Turkish Prime Minister Calls For 'Common Perspective' With Iran
March 05, 2016
Turkish Prime Minister Ahmet Davutoglu says Ankara and Tehran must develop 'common perspectives' in order to end sectarian strife in the region.
Davutoglu made the comments on March 5 during a visit to Tehran, the first in two years by a top Turkish leader.
'We may have different views, but we cannot change our history or our geography,' he said, standing alongside Iranian Vice President Eshagh Jahangiri.
'It is extremely important for Turkey and Iran to develop some common perspectives in order to end our region's fight among brothers, to stop the ethnic and sectarian conflicts,' he added.

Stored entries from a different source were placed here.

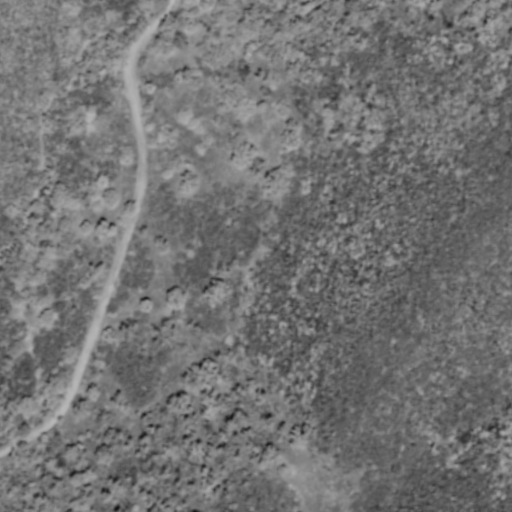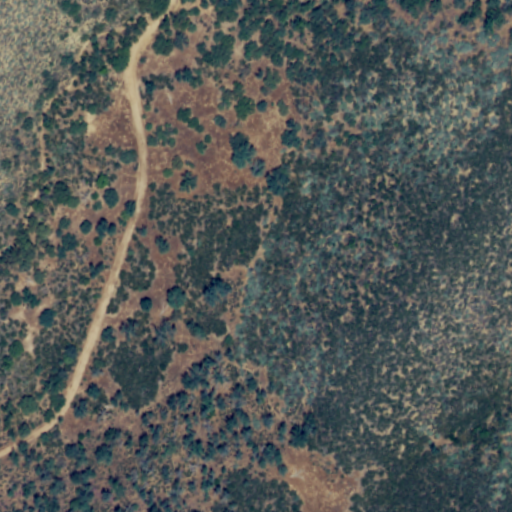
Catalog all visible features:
road: (130, 245)
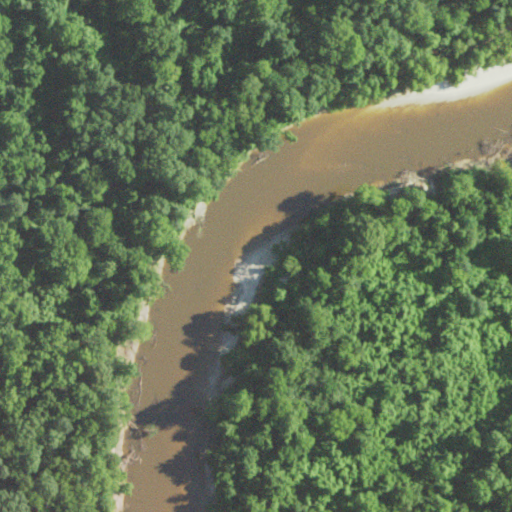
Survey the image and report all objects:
river: (241, 212)
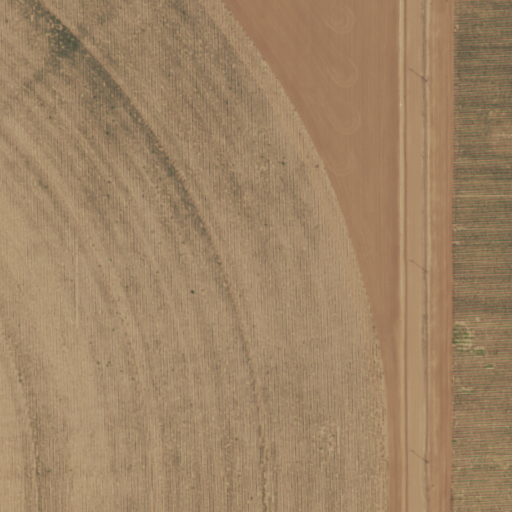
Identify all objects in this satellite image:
road: (431, 256)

Jahangiri admitted 'differences on some regional issues' but said Tehran is 'determined to manage the differences to reach stability in the region.'
Turkey and Iran are at odds over the war in Syria.
Iran's Shi'ite regime supports the Shi'ite leadership of Syrian President Bashar al-Assad, while Turkey is among his most outspoken critics and backs the Sunni opposition. Turkey is also close to Sunni Saudi Arabia, which has cut its diplomatic ties with Iran.
Davutoglu's visit comes amid a cessation of hostilities in Syria sponsored by the United States, Russia, and the United Nations which has largely held for the past week.
It also takes place days before the planned resumption of Syrian peace talks in Geneva.
Despite their differences on Syria, Turkey and Iran have largely maintained cordial diplomatic relations over the years.
Davutoglu said his country is eager to boost trade relations with Iran now that the West has eased sanctions over Tehran's controversial nuclear program.
'The main obstacle that prevented us from reaching our goal were the sanctions,' he said.
He voiced confidence that Turkey and Iran will soon exceed their previous trade target of $30 billion annually.
Trade between the two nations was $9.7 billion in 2015, according to the Turkish Statistical Institute.